Hoy su café se distribuye a lo largo de la costa este, de Boston a Miami, y se vende en Amazon. Gerardo evita dar cifras, pero se guía por un estándar claro: “Cuando esté generando 10 millones al año, hablamos. Esos son los números que te piden los gigantes”. Mientras tanto, dice, es “camellar todos los días”, un verbo que articula buena parte de su identidad ecuatoriana.
La nostalgia —esa fuerza emocional que sostiene muchos emprendimientos de los migrantes ecuatorianos— también se filtra en su estrategia. La funda turquesa del café, el nombre, el aroma: todo apela a un recuerdo, pero no se sostiene solo en él. “Si el producto fuera turro, sería otra cosa”, dice. La calidad, insiste, es la que sostiene el retorno. Y la comunidad ecuatoriana ha sido determinante: Nueva York, Nueva Jersey, Connecticut y Miami figuran siempre como los territorios donde más se vende.
Mantener la identidad siempre, un desafío
Su vida familiar también es parte de su relato. En su iglesia, 500 feligreses —casi todos anglosajones— ya saben qué es un bolón, un ceviche o un caldo de bola. “Les hablo como si fueran guayacos”, dice. Su esposa, estadounidense, cocina platos ecuatorianos en reuniones pastorales, y su hija Nadia, actual Miss Universo Ecuador, amplifica ese cruce cultural. Para él, criar una familia latina en Estados Unidos implica mantener viva una identidad que “tiende a diluirse rápido”, pero también demostrar que puede convivir con otras sin perder autenticidad.

El artista que quiso firmar a jóvenes ecuatorianos antes de que la escena urbana local tomara forma, también observa con claridad el momento actual. “Algo grande va a pasar en Ecuador”, asegura, comparándolo con el auge de Chile.
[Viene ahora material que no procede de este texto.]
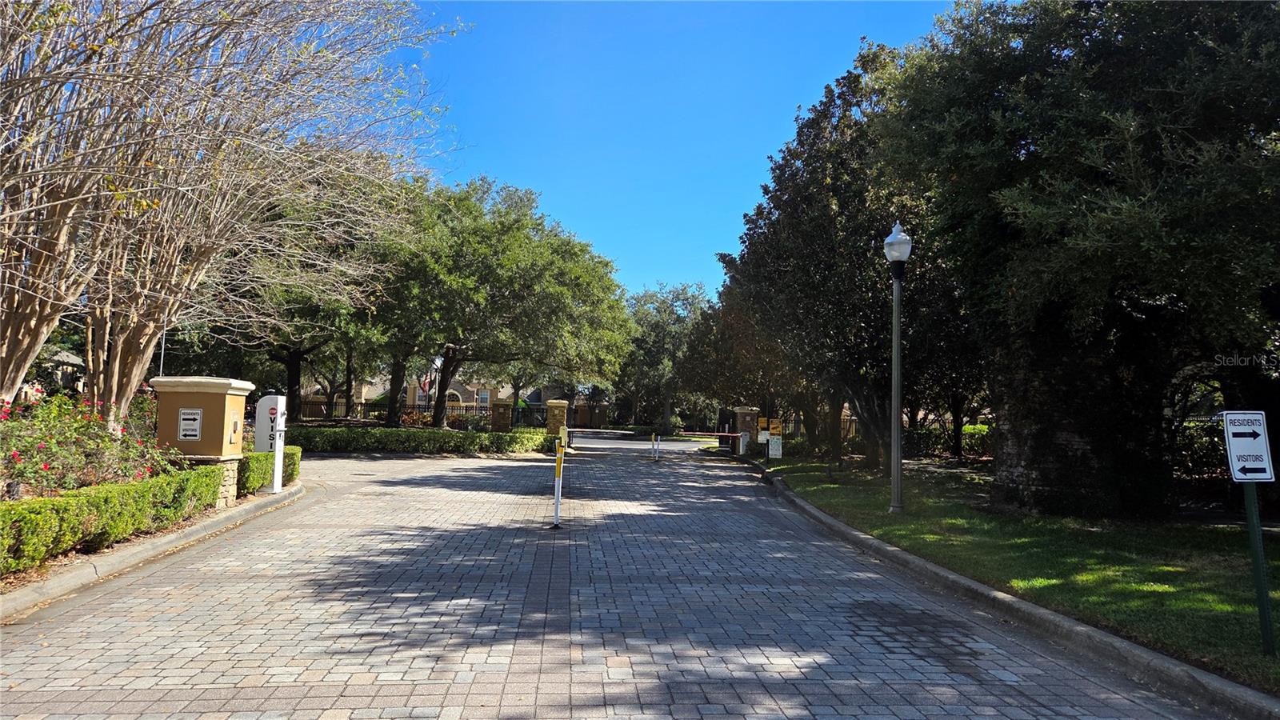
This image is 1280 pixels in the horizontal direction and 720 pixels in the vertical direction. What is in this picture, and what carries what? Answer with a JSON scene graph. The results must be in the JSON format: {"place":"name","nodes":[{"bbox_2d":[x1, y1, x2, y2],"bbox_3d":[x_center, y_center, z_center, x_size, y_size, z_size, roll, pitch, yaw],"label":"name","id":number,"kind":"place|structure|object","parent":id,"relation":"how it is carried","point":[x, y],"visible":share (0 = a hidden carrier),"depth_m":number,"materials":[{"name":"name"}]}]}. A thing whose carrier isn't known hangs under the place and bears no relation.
{"place":"outdoors","nodes":[
{"label":"outdoors","id":0,"kind":"place"},
{"bbox_2d":[25,347,86,396],"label":"house","id":1,"kind":"structure","parent":0,"point":[68,358],"materials":[{"name":"stone"}]},
{"bbox_2d":[297,373,605,423],"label":"house","id":2,"kind":"structure","parent":0,"point":[468,396],"materials":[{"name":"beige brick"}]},
{"bbox_2d":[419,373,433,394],"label":"flag","id":3,"kind":"object","parent":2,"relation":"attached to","point":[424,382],"visible":0.7,"depth_m":44.27,"materials":[{"name":"red fabric"}]},
{"bbox_2d":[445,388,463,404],"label":"arched window","id":4,"kind":"structure","parent":2,"relation":"in","point":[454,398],"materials":[{"name":"white"}]},
{"bbox_2d":[476,388,491,407],"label":"window","id":5,"kind":"structure","parent":2,"relation":"in","point":[485,396],"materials":[{"name":"white"}]},
{"bbox_2d":[0,435,1233,719],"label":"paved driveway","id":6,"kind":"structure","parent":0,"point":[644,716],"materials":[{"name":"grey"}]},
{"bbox_2d":[0,481,305,621],"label":"curb","id":7,"kind":"structure","parent":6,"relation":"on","point":[177,538],"depth_m":7.35,"materials":[{"name":"concrete"}]},
{"bbox_2d":[552,430,566,527],"bbox_3d":[-1.104,1.635,11.171,0.198,1.275,0.415,1,-4,-5],"label":"post","id":8,"kind":"object","parent":6,"relation":"on","point":[556,487],"visible":1,"depth_m":11.12,"materials":[{"name":"yellow"}]},
{"bbox_2d":[651,432,660,460],"bbox_3d":[0.513,2.809,26.246,0.241,0.979,0.384,1,-4,-5],"label":"bollard","id":9,"kind":"object","parent":6,"relation":"on","point":[656,455],"visible":1,"depth_m":26.21,"materials":[{"name":"white plastic"}]},
{"bbox_2d":[387,0,959,303],"label":"sky","id":10,"kind":"structure","parent":0,"point":[746,150],"materials":[{"name":"blue"}]},
{"bbox_2d":[764,457,1279,691],"label":"lawn","id":11,"kind":"structure","parent":0,"point":[1195,595],"materials":[{"name":"green plant"}]},
{"bbox_2d":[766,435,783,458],"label":"sign","id":12,"kind":"object","parent":11,"relation":"on","point":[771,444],"visible":0.97,"depth_m":24.22,"materials":[{"name":"white"}]},
{"bbox_2d":[717,44,973,470],"bbox_3d":[5.621,-2.364,20.186,7.026,10.111,7.938,1,-4,-5],"label":"tree","id":13,"kind":"object","parent":11,"relation":"on","point":[878,230],"visible":0.72,"depth_m":18.67,"materials":[{"name":"plant"}]},
{"bbox_2d":[884,221,911,513],"bbox_3d":[3.791,0.084,12.092,0.519,4.230,0.612,1,-4,-5],"label":"lamp post","id":14,"kind":"object","parent":11,"relation":"on","point":[897,328],"visible":0.98,"depth_m":12.05,"materials":[{"name":"grey metal"}]},
{"bbox_2d":[880,0,1279,514],"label":"large tree","id":15,"kind":"object","parent":11,"relation":"on","point":[1033,156],"visible":0.98,"depth_m":10.64,"materials":[{"name":"plant"}]},
{"bbox_2d":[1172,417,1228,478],"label":"shrub","id":16,"kind":"object","parent":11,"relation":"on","point":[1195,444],"visible":0.35,"depth_m":16.52,"materials":[{"name":"green plant"}]},
{"bbox_2d":[1241,481,1275,655],"bbox_3d":[3.973,1.227,5.256,0.114,1.347,0.086,1,-4,-5],"label":"sign post","id":17,"kind":"object","parent":11,"relation":"on","point":[1258,534],"visible":0.9,"depth_m":5.23,"materials":[{"name":"green metal"}]},
{"bbox_2d":[1221,410,1274,482],"bbox_3d":[3.758,0.544,5.040,0.362,0.479,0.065,1,-4,-5],"label":"directional sign","id":18,"kind":"object","parent":17,"relation":"attached to","point":[1260,444],"visible":1,"depth_m":5.03,"materials":[{"name":"white metal"}]},
{"label":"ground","id":19,"kind":"structure","parent":0},
{"bbox_2d":[0,480,299,596],"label":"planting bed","id":20,"kind":"object","parent":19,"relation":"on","point":[56,561],"visible":0.28,"depth_m":7.90,"materials":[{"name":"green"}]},
{"bbox_2d":[0,387,179,498],"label":"flowering shrub","id":21,"kind":"object","parent":20,"relation":"on","point":[35,462],"visible":0.68,"depth_m":9.13,"materials":[{"name":"plant"}]},
{"bbox_2d":[0,464,228,574],"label":"hedge","id":22,"kind":"object","parent":20,"relation":"on","point":[33,508],"visible":0.97,"depth_m":7.40,"materials":[{"name":"green plant"}]},
{"bbox_2d":[147,374,252,503],"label":"pillar","id":23,"kind":"structure","parent":20,"relation":"on","point":[230,391],"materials":[{"name":"beige paint"}]},
{"bbox_2d":[177,408,203,440],"bbox_3d":[-5.757,0.837,10.453,0.347,0.423,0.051,1,-4,-5],"label":"sign","id":24,"kind":"object","parent":23,"relation":"attached to","point":[190,433],"visible":0.99,"depth_m":10.44,"materials":[{"name":"white metal"}]},
{"bbox_2d":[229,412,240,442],"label":"intercom panel","id":25,"kind":"object","parent":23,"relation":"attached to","point":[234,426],"visible":0.96,"depth_m":10.91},
{"bbox_2d":[0,0,455,426],"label":"bare tree","id":26,"kind":"object","parent":20,"relation":"on","point":[19,374],"visible":0.99,"depth_m":10.54,"materials":[{"name":"plant"}]},
{"bbox_2d":[253,394,286,492],"bbox_3d":[-5.814,1.315,12.844,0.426,1.515,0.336,1,-4,-5],"label":"sign","id":27,"kind":"object","parent":20,"relation":"on","point":[276,476],"visible":0.91,"depth_m":12.74,"materials":[{"name":"white"}]},
{"bbox_2d":[239,446,300,494],"bbox_3d":[-6.213,1.802,13.536,0.913,0.677,1.945,1,-4,-5],"label":"hedge","id":28,"kind":"object","parent":20,"relation":"on","point":[260,460],"visible":0.55,"depth_m":13.03,"materials":[{"name":"green plant"}]},
{"bbox_2d":[158,320,167,374],"bbox_3d":[-12.553,0.418,21.495,0.261,4.550,0.220,1,-4,-5],"label":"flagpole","id":29,"kind":"object","parent":19,"relation":"on","point":[162,344],"visible":0.27,"depth_m":21.48,"materials":[{"name":"metal"}]},
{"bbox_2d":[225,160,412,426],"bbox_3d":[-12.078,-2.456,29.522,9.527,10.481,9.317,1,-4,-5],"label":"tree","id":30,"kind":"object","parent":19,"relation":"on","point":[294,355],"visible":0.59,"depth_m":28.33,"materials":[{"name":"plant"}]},
{"bbox_2d":[296,395,385,420],"bbox_3d":[-16.814,2.801,43.356,6.042,1.809,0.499,1,-4,-5],"label":"fence","id":31,"kind":"object","parent":19,"relation":"on","point":[358,403],"visible":0.41,"depth_m":43.52,"materials":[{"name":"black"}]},
{"bbox_2d":[286,425,555,454],"bbox_3d":[-7.341,2.591,25.752,10.102,0.948,1.641,1,-4,-5],"label":"hedge","id":32,"kind":"object","parent":19,"relation":"on","point":[362,430],"visible":0.76,"depth_m":25.31,"materials":[{"name":"green plant"}]},
{"bbox_2d":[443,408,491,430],"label":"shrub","id":33,"kind":"object","parent":19,"relation":"on","point":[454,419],"visible":0.54,"depth_m":39.96,"materials":[{"name":"plant"}]},
{"bbox_2d":[370,174,633,431],"bbox_3d":[-5.724,-1.872,30.716,10.266,9.672,9.793,-1,-4,29],"label":"tree","id":34,"kind":"object","parent":19,"relation":"on","point":[538,275],"visible":0.95,"depth_m":28.34,"materials":[{"name":"green plant"}]},
{"bbox_2d":[490,398,513,431],"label":"stone pillar","id":35,"kind":"structure","parent":19,"relation":"on","point":[506,417],"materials":[{"name":"brown stone"}]},
{"bbox_2d":[544,398,567,438],"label":"stone pillar","id":36,"kind":"structure","parent":19,"relation":"on","point":[550,407],"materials":[{"name":"stone"}]},
{"bbox_2d":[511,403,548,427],"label":"fence","id":37,"kind":"object","parent":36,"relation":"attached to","point":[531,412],"visible":0.61,"depth_m":43.21,"materials":[{"name":"black metal"}]},
{"bbox_2d":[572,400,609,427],"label":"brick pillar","id":38,"kind":"structure","parent":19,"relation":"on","point":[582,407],"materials":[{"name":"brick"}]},
{"bbox_2d":[617,281,715,434],"bbox_3d":[1.866,0.084,58.797,9.474,11.669,8.929,-2,-4,38],"label":"tree","id":39,"kind":"object","parent":19,"relation":"on","point":[661,323],"visible":0.75,"depth_m":57.09,"materials":[{"name":"green plant"}]},
{"bbox_2d":[676,268,800,446],"bbox_3d":[5.374,-0.193,34.176,7.258,7.906,6.987,-2,-5,44],"label":"tree","id":40,"kind":"object","parent":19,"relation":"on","point":[726,348],"visible":0.55,"depth_m":32.90,"materials":[{"name":"brown plant"}]},
{"bbox_2d":[732,406,759,454],"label":"stone pillar","id":41,"kind":"structure","parent":19,"relation":"on","point":[744,410],"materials":[{"name":"stone"}]},
{"bbox_2d":[668,429,739,436],"bbox_3d":[2.231,2.561,28.586,2.596,0.200,0.107,1,-4,0],"label":"barrier arm","id":42,"kind":"object","parent":41,"relation":"attached to","point":[698,433],"visible":0.86,"depth_m":28.56},
{"bbox_2d":[759,416,783,434],"bbox_3d":[4.109,2.113,25.791,0.692,0.528,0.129,1,-4,-5],"label":"yellow sign","id":43,"kind":"object","parent":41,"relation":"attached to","point":[774,422],"visible":0.93,"depth_m":25.74,"materials":[{"name":"yellow"}]},
{"bbox_2d":[903,421,992,455],"bbox_3d":[11.318,2.906,29.243,4.300,1.454,2.010,1,-4,-5],"label":"hedge","id":44,"kind":"object","parent":19,"relation":"on","point":[934,430],"visible":0.37,"depth_m":29.20,"materials":[{"name":"green plant"}]},
{"bbox_2d":[748,460,1278,719],"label":"curb","id":45,"kind":"structure","parent":19,"relation":"on","point":[1042,614],"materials":[{"name":"grey concrete"}]}
]}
Su misión —dice— es firmar al primer artista ecuatoriano que pueda convertirse en fenómeno global.
Al final, cuando se le pregunta qué parte de su historia no se ha contado, Gerardo vuelve a lo esencial: trabajo, familia, fe, oportunidad. “Nunca es tarde para comenzar de nuevo”, insiste. Su biografía, que empezó en Los Ángeles en 1976, atravesó la fama global y terminó en un púlpito de Kentucky con café ecuatoriano circulando por la mitad del país, es un recordatorio de cómo la diáspora latinoamericana escribe sus propias rutas de ascenso: inesperadas, híbridas, tercamente vivas. Su marca —musical, espiritual, comercial— es hoy el eco maduro de aquel joven de los noventa. Tal vez por eso sigue siendo, sin proponérselo, un símbolo.